There is a shortage of ODPs and students work in various hospitals across the region — Bolton, Liverpool, Manchester, Wigan and Bradford — for four days a week and spend a day a week at university.

ODPs are registered professionals working mainly in hospital operating departments.

The programme helps them to develop the specialist skills and knowledge needed in the operating theatre as anaesthetics, surgery or recovery to ensure patients facing surgery get the best possible care.

Heather Darwen, Associate Lecturer in Operating Department Practice at the University of Bolton, said: “This is an exciting new course.

“It ensures that after three years, the ODPs hit the ground running and are learning all the essential skills and knowledge, whilst working in the real world.

“ODP students enjoy this practical-heavy model of education, gaining theoretical knowledge and practising simulation in a safe classroom environment.

"They are then able to make use of what they have learned, under supervision, at work.”
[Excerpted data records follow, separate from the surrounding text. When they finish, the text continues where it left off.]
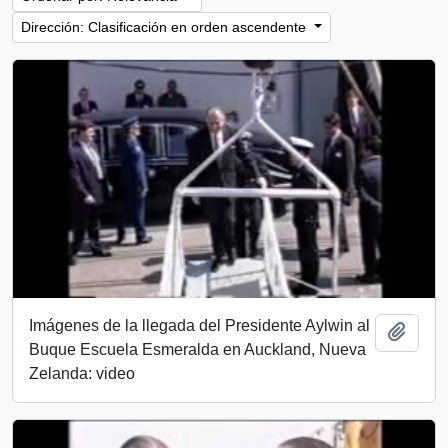
Dirección: Clasificación en orden ascendente
Imágenes de la llegada del Presidente Aylwin al
Añadi
Buque Escuela Esmeralda en Auckland, Nueva
Zelanda: video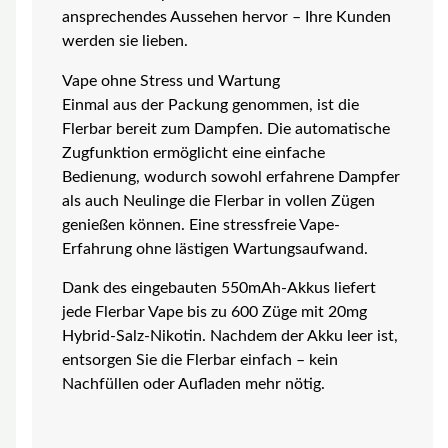
ansprechendes Aussehen hervor – Ihre Kunden
werden sie lieben.
Vape ohne Stress und Wartung
Einmal aus der Packung genommen, ist die
Flerbar bereit zum Dampfen. Die automatische
Zugfunktion ermöglicht eine einfache
Bedienung, wodurch sowohl erfahrene Dampfer
als auch Neulinge die Flerbar in vollen Zügen
genießen können. Eine stressfreie Vape-
Erfahrung ohne lästigen Wartungsaufwand.
Dank des eingebauten 550mAh-Akkus liefert
jede Flerbar Vape bis zu 600 Züge mit 20mg
Hybrid-Salz-Nikotin. Nachdem der Akku leer ist,
entsorgen Sie die Flerbar einfach – kein
Nachfüllen oder Aufladen mehr nötig.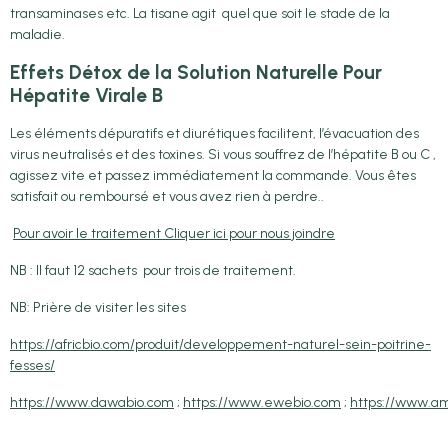
transaminases etc. La tisane agit quel que soit le stade de la
maladie.
Effets Détox de la Solution Naturelle Pour
Hépatite Virale B
Les éléments dépuratifs et diurétiques facilitent, l’évacuation des
virus neutralisés et des toxines. Si vous souffrez de l’hépatite B ou C ,
agissez vite et passez immédiatement la commande. Vous êtes
satisfait ou remboursé et vous avez rien à perdre..
Pour avoir le traitement Cliquer ici pour nous joindre
NB : Il faut 12 sachets pour trois de traitement.
NB: Prière de visiter les sites
https://africbio.com/produit/developpement-naturel-sein-poitrine-
fesses/
https://www.dawabio.com
;
https://www.ewebio.com
;
https://www.am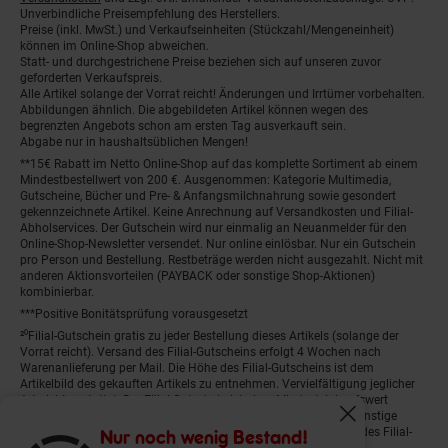
Unverbindliche Preisempfehlung des Herstellers.
Preise (inkl. MwSt.) und Verkaufseinheiten (Stückzahl/Mengeneinheit)
können im Online-Shop abweichen.
Statt- und durchgestrichene Preise beziehen sich auf unseren zuvor
geforderten Verkaufspreis.
Alle Artikel solange der Vorrat reicht! Änderungen und Irrtümer vorbehalten.
Abbildungen ähnlich. Die abgebildeten Artikel können wegen des
begrenzten Angebots schon am ersten Tag ausverkauft sein.
Abgabe nur in haushaltsüblichen Mengen!
**15€ Rabatt im Netto Online-Shop auf das komplette Sortiment ab einem
Mindestbestellwert von 200 €. Ausgenommen: Kategorie Multimedia,
Gutscheine, Bücher und Pre- & Anfangsmilchnahrung sowie gesondert
gekennzeichnete Artikel. Keine Anrechnung auf Versandkosten und Filial-
Abholservices. Der Gutschein wird nur einmalig an Neuanmelder für den
Online-Shop-Newsletter versendet. Nur online einlösbar. Nur ein Gutschein
pro Person und Bestellung. Restbeträge werden nicht ausgezahlt. Nicht mit
anderen Aktionsvorteilen (PAYBACK oder sonstige Shop-Aktionen)
kombinierbar.
***Positive Bonitätsprüfung vorausgesetzt
²⁰Filial-Gutschein gratis zu jeder Bestellung dieses Artikels (solange der
Vorrat reicht). Versand des Filial-Gutscheins erfolgt 4 Wochen nach
Warenanlieferung per Mail. Die Höhe des Filial-Gutscheins ist dem
Artikelbild des gekauften Artikels zu entnehmen. Vervielfältigung jeglicher
Art nicht gestattet. Der Filial-Gutschein ist ohne Mindesteinkaufswert
einlösbar. Nicht mit anderen Aktionsvorteilen (PAYBACK oder sonstige
Fenster schliess
Shop-Aktionen) kombinierbar. Der jeweilige Gültigkeitszeitraum des Filial-
Nur noch wenig Bestand!
Gutscheins ist darauf vermerkt.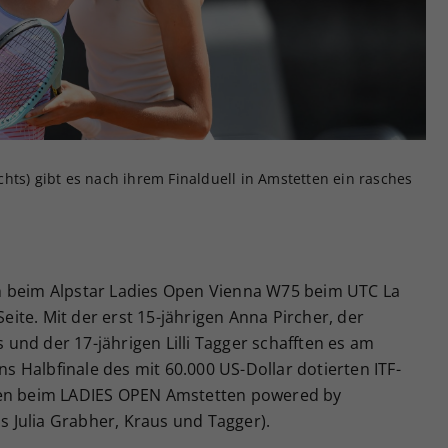
Zweck
generierte ID, für die historische Speicherung
Ihrer vorgenommen Einstellungen, falls der
Webseiten-Betreiber dies eingestellt hat.
rechts) gibt es nach ihrem Finalduell in Amstetten ein rasches
h beim Alpstar Ladies Open Vienna W75 beim UTC La
Seite. Mit der erst 15-jährigen Anna Pircher, der
und der 17-jährigen Lilli Tagger schafften es am
ins Halbfinale des mit 60.000 US-Dollar dotierten ITF-
hen beim LADIES OPEN Amstetten powered by
 Julia Grabher, Kraus und Tagger).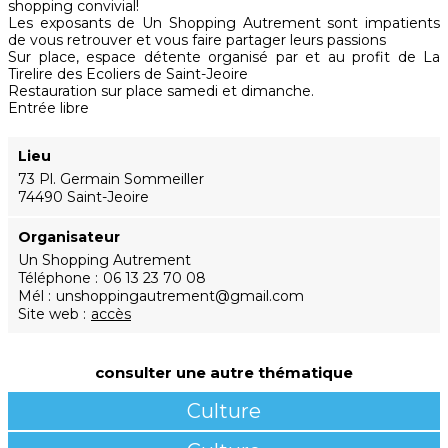
shopping convivial!
Les exposants de Un Shopping Autrement sont impatients
de vous retrouver et vous faire partager leurs passions
Sur place, espace détente organisé par et au profit de La
Tirelire des Ecoliers de Saint-Jeoire
Restauration sur place samedi et dimanche.
Entrée libre
Lieu
73 Pl. Germain Sommeiller
74490 Saint-Jeoire
Organisateur
Un Shopping Autrement
Téléphone
06 13 23 70 08
Mél
unshoppingautrement@gmail.com
Site web
accès
consulter une autre thématique
Culture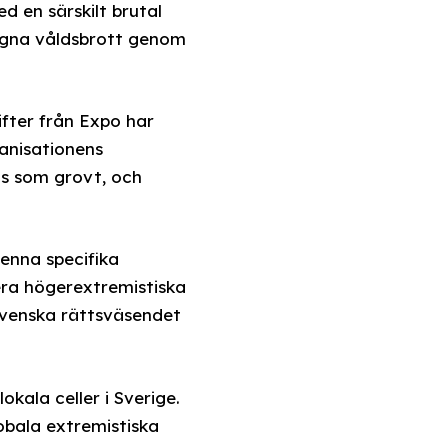
d en särskilt brutal
egna våldsbrott genom
ifter från Expo har
ganisationens
as som grovt, och
enna specifika
era högerextremistiska
 svenska rättsväsendet
okala celler i Sverige.
obala extremistiska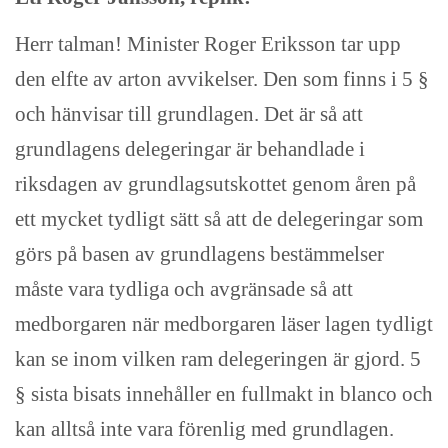
Herr talman! Minister Roger Eriksson tar upp
den elfte av arton avvikelser. Den som finns i 5 §
och hänvisar till grundlagen. Det är så att
grundlagens delegeringar är behandlade i
riksdagen av grundlagsutskottet genom åren på
ett mycket tydligt sätt så att de delegeringar som
görs på basen av grundlagens bestämmelser
måste vara tydliga och avgränsade så att
medborgaren när medborgaren läser lagen tydligt
kan se inom vilken ram delegeringen är gjord. 5
§ sista bisats innehåller en fullmakt in blanco och
kan alltså inte vara förenlig med grundlagen.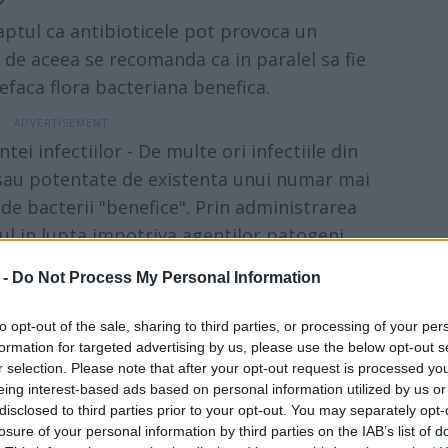
?
 faptul ca antibioticele pot provoca un
e, de aceea se recomanda ca in paralel sa fie
efaca flora bacteriana benefica.
tei infectiilor - De multe ori infectiile din
sau potentate de existenta unui numar mai
e bacterii "benefice". Prin administrarea
l in lupta impotriva agentilor patogeni.
 - Peste 50% dintre cei care calatoresc
 -
Do Not Process My Personal Information
in timpul deplasarilor. De cele mai multe
nt constituite de schimbarea alimentatiei si
to opt-out of the sale, sharing to third parties, or processing of your per
re le inghitim o data cu alimentele, lucru
formation for targeted advertising by us, please use the below opt-out s
r selection. Please note that after your opt-out request is processed y
eing interest-based ads based on personal information utilized by us or
ele probioticelor?
disclosed to third parties prior to your opt-out. You may separately opt-
om®
este un probiotic de ultima generatie,
losure of your personal information by third parties on the IAB’s list of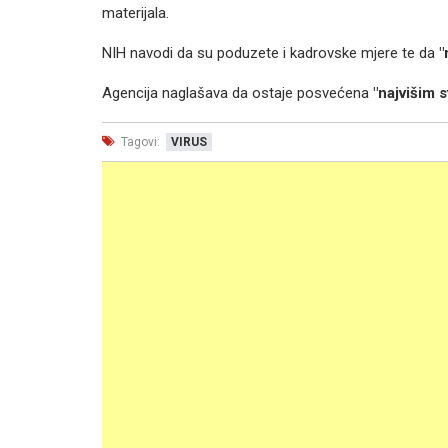
materijala.
NIH navodi da su poduzete i kadrovske mjere te da
"
Agencija naglašava da ostaje posvećena
"najvišim 
Tagovi:
VIRUS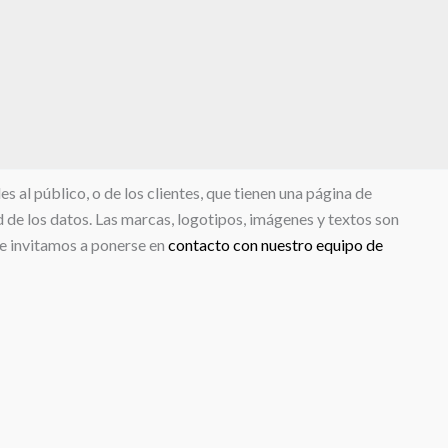
 al público, o de los clientes, que tienen una página de
d de los datos. Las marcas, logotipos, imágenes y textos son
le invitamos a ponerse en
contacto con nuestro equipo de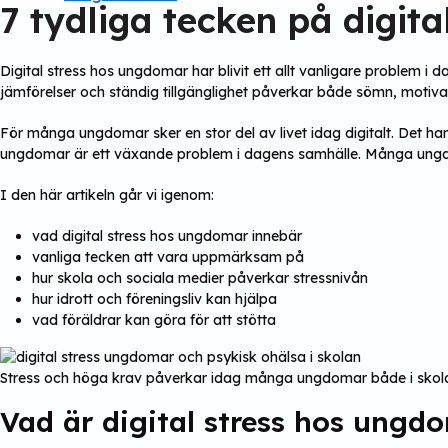
7 tydliga tecken på digit
Digital stress hos ungdomar har blivit ett allt vanligare problem i 
jämförelser och ständig tillgänglighet påverkar både sömn, motiva
För många ungdomar sker en stor del av livet idag digitalt. Det han
ungdomar är ett växande problem i dagens samhälle. Många ungdom
I den här artikeln går vi igenom:
vad digital stress hos ungdomar innebär
vanliga tecken att vara uppmärksam på
hur skola och sociala medier påverkar stressnivån
hur idrott och föreningsliv kan hjälpa
vad föräldrar kan göra för att stötta
Stress och höga krav påverkar idag många ungdomar både i skola
Vad är digital stress hos ungd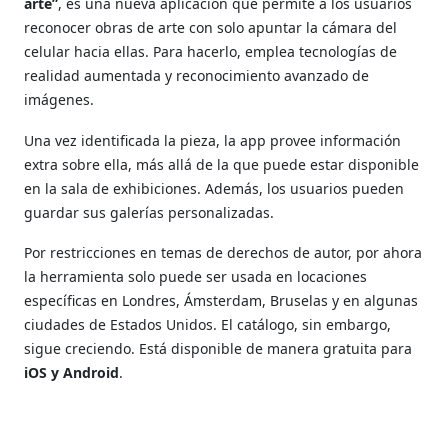
arte”
, es una nueva aplicación que permite a los usuarios
reconocer obras de arte con solo apuntar la cámara del
celular hacia ellas. Para hacerlo, emplea tecnologías de
realidad aumentada y reconocimiento avanzado de
imágenes.
Una vez identificada la pieza, la app provee información
extra sobre ella, más allá de la que puede estar disponible
en la sala de exhibiciones. Además, los usuarios pueden
guardar sus galerías personalizadas.
Por restricciones en temas de derechos de autor, por ahora
la herramienta solo puede ser usada en locaciones
específicas en Londres, Ámsterdam, Bruselas y en algunas
ciudades de Estados Unidos. El catálogo, sin embargo,
sigue creciendo. Está disponible de manera gratuita para
iOS y Android
.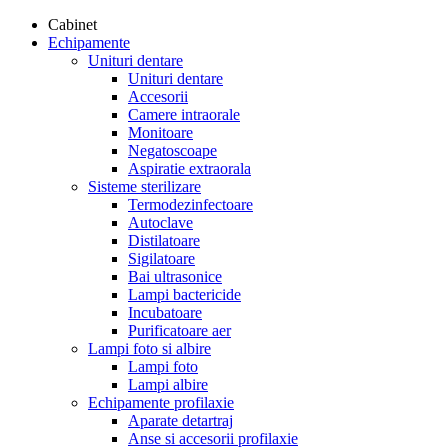
Cabinet
Echipamente
Unituri dentare
Unituri dentare
Accesorii
Camere intraorale
Monitoare
Negatoscoape
Aspiratie extraorala
Sisteme sterilizare
Termodezinfectoare
Autoclave
Distilatoare
Sigilatoare
Bai ultrasonice
Lampi bactericide
Incubatoare
Purificatoare aer
Lampi foto si albire
Lampi foto
Lampi albire
Echipamente profilaxie
Aparate detartraj
Anse si accesorii profilaxie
One apprentice said: “I am excited, nervous and anxious at starting this new adventure studying at the University of Bolton and changing from my current role in theatres to being a student Operating Department Practitioner.”

Successful students will graduated with a BSc (Hons) in Operating Department Practice.

The ODP apprenticeship is said to be another landmark in the timeline of the Allied Health Professional’s development and on-going commitment to patient care in the operating theatre. The university is now recruiting for September.